TASK » You are asked to filter the data below and copy every line holding "숫자값이".

TASK INPUTS »
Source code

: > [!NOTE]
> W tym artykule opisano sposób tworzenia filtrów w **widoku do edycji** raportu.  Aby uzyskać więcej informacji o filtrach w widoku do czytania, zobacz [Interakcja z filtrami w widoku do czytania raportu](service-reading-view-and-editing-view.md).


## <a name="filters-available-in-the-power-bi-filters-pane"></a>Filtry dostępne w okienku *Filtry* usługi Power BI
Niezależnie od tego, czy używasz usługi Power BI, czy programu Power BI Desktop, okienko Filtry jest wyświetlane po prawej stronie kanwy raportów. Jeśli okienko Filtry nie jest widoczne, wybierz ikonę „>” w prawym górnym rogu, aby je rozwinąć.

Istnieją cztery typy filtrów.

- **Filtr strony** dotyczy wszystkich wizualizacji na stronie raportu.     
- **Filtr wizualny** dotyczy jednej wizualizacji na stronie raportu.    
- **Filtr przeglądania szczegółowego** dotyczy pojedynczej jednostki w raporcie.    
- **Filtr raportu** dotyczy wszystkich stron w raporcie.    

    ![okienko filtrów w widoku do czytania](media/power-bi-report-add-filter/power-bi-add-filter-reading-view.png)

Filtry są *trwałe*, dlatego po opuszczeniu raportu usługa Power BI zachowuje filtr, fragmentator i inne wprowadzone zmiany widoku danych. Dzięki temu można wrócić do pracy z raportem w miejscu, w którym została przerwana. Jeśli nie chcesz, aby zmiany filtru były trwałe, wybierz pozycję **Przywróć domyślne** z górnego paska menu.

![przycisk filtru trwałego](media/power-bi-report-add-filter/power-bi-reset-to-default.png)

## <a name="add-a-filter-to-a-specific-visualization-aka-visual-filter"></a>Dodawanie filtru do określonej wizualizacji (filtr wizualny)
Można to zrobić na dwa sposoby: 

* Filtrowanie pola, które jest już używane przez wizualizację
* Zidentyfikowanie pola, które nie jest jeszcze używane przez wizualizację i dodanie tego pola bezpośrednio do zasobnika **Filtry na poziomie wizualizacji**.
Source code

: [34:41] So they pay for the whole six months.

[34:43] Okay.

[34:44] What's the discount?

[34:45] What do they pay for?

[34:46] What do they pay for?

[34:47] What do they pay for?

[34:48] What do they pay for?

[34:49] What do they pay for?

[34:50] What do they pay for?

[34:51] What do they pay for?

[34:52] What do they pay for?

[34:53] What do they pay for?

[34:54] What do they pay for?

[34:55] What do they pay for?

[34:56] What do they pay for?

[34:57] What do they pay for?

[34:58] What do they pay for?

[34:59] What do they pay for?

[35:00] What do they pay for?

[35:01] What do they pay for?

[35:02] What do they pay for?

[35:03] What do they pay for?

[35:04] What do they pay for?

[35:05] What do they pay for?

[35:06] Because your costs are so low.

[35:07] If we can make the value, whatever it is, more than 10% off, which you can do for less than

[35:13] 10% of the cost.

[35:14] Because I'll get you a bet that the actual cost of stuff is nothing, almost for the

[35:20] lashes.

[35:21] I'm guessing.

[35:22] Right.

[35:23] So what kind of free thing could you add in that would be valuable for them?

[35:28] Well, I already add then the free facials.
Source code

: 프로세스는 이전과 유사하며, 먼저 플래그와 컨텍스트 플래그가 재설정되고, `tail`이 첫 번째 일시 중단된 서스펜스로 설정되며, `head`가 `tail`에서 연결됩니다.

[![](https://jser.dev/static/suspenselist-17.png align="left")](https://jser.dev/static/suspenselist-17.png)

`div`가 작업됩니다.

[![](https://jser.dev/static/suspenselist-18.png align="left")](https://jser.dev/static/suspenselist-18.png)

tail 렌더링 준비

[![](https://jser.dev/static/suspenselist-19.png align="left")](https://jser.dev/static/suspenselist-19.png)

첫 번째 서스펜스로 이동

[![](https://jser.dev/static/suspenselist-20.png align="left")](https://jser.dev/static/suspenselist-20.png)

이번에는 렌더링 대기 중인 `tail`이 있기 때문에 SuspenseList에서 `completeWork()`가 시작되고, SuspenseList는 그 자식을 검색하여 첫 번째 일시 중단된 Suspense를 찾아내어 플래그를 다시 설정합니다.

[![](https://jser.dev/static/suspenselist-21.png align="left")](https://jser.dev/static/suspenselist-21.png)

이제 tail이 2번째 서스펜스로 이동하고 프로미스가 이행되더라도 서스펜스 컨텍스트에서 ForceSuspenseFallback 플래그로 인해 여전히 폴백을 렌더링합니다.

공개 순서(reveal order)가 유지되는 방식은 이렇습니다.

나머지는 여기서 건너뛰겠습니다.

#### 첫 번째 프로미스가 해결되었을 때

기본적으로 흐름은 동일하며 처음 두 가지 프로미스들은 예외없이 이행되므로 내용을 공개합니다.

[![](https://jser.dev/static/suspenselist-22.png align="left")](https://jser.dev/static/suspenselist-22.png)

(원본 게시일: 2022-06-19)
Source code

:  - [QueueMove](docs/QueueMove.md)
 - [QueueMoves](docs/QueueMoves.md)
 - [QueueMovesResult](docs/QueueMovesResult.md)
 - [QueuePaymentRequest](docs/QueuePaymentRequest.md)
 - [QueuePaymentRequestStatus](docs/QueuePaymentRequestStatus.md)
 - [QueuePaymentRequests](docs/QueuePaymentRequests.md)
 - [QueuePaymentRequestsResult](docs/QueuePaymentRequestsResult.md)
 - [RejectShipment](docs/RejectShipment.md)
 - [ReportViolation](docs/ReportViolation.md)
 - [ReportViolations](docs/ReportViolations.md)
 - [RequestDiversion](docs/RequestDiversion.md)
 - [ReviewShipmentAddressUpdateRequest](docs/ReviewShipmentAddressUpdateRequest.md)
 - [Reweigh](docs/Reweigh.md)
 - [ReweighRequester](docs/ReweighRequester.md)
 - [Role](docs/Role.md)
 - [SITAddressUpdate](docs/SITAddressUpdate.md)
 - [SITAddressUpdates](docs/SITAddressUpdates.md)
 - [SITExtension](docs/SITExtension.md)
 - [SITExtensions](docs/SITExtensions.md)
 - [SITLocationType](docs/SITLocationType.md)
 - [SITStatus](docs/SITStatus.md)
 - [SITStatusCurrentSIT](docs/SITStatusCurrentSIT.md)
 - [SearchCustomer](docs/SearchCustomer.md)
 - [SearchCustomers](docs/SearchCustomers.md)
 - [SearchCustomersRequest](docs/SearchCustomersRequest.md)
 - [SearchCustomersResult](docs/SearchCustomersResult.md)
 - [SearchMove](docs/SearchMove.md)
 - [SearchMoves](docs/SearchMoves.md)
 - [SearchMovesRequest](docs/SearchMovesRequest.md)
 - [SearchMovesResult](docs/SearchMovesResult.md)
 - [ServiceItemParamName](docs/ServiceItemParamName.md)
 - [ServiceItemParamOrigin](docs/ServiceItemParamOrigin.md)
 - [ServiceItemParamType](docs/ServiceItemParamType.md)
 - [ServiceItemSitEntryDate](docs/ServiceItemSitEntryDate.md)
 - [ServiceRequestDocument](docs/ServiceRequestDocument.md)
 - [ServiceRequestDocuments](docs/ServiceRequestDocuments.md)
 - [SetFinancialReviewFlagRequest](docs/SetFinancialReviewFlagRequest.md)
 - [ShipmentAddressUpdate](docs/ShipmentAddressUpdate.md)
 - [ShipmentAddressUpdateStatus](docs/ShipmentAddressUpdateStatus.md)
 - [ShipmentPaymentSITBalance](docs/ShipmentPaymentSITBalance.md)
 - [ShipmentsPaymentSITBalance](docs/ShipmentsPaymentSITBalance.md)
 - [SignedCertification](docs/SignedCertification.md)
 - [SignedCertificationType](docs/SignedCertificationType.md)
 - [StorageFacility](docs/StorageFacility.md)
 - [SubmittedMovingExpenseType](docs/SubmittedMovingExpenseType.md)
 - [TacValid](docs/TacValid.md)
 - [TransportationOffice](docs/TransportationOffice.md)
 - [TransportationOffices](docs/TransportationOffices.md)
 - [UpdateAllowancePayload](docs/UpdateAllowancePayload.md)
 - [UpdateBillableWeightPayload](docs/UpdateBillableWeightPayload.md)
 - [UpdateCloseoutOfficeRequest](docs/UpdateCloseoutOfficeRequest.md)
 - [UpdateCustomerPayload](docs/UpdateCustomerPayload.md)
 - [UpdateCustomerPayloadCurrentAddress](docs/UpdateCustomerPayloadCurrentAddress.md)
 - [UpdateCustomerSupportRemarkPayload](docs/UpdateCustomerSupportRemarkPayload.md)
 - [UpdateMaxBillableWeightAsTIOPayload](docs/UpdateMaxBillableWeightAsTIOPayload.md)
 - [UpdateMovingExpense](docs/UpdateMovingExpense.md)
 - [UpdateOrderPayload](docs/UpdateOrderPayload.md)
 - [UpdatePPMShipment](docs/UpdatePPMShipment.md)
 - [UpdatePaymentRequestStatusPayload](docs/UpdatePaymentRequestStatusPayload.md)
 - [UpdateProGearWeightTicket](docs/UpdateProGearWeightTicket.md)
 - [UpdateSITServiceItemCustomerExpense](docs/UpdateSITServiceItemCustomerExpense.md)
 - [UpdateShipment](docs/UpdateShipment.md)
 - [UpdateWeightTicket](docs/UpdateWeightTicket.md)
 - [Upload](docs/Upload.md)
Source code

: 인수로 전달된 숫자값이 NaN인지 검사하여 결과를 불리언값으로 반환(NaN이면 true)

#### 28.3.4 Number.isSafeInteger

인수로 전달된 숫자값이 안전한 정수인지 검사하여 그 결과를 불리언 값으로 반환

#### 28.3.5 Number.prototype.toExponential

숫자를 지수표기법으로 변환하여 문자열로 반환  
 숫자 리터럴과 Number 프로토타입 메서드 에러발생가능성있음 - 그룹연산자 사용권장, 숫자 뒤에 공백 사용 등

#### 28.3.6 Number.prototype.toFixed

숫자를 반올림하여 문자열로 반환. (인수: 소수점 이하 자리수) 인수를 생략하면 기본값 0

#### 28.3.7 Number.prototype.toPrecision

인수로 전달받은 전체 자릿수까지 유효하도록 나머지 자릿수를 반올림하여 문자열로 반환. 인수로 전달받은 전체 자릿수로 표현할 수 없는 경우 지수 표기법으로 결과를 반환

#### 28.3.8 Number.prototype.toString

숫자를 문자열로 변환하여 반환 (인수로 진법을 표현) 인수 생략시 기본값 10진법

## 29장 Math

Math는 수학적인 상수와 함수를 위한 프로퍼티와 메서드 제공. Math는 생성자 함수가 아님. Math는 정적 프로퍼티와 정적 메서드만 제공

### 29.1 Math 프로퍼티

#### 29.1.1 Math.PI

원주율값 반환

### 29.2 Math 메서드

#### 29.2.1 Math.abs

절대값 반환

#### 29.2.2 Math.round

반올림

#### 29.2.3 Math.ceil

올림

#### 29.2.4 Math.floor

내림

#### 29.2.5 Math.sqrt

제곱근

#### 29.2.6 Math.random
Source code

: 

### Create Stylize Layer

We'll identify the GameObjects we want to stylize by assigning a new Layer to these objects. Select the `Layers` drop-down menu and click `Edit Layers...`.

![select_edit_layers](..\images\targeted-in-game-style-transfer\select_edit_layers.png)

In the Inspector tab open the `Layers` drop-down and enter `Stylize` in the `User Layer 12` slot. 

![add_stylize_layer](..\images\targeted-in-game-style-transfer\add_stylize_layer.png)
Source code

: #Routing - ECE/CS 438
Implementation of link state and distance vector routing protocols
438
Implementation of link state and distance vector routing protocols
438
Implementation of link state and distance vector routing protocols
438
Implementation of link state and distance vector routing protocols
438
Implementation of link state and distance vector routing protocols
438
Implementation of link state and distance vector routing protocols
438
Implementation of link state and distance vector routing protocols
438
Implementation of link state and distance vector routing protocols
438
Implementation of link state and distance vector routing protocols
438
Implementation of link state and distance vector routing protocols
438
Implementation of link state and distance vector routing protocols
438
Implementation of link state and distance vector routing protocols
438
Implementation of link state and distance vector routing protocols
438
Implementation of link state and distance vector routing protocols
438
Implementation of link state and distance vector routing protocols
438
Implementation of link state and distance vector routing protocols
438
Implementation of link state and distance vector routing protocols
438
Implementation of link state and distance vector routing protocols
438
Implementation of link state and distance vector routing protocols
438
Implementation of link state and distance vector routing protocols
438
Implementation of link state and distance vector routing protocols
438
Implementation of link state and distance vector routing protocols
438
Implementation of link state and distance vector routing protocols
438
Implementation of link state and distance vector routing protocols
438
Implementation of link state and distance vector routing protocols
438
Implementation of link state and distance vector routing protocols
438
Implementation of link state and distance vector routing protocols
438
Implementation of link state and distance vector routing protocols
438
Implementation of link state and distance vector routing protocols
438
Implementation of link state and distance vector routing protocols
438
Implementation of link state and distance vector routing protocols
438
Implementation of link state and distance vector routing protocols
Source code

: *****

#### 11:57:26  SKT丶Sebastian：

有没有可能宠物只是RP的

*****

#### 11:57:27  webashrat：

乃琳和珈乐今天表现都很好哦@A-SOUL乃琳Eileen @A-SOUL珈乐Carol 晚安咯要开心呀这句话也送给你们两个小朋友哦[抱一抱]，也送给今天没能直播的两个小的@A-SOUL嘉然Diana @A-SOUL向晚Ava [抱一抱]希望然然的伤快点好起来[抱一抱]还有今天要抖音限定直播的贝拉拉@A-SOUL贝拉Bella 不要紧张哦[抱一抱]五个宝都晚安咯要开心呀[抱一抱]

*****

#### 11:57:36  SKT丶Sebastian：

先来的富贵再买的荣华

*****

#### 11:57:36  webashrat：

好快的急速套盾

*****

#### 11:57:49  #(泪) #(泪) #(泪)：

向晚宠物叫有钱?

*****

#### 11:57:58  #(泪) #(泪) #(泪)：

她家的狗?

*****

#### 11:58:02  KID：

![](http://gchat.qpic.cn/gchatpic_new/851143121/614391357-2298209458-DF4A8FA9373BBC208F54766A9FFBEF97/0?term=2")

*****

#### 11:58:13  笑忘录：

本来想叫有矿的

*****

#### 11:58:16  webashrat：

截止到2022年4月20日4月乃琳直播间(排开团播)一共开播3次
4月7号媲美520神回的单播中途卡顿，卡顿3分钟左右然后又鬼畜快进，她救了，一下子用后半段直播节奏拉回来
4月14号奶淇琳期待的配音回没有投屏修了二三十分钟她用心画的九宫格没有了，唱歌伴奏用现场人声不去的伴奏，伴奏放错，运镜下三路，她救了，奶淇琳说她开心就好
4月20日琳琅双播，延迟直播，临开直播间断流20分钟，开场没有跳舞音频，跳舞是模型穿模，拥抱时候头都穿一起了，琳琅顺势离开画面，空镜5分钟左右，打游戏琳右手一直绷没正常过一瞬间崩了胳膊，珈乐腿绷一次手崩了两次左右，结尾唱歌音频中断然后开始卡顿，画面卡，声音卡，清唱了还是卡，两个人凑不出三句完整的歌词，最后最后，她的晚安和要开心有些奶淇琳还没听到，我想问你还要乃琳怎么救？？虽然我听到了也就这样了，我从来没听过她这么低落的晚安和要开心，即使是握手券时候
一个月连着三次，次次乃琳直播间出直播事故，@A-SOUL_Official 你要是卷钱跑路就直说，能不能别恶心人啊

EXERCISE SOLUTION »
: 인수로 전달된 숫자값이 NaN인지 검사하여 결과를 불리언값으로 반환(NaN이면 true)
인수로 전달된 숫자값이 안전한 정수인지 검사하여 그 결과를 불리언 값으로 반환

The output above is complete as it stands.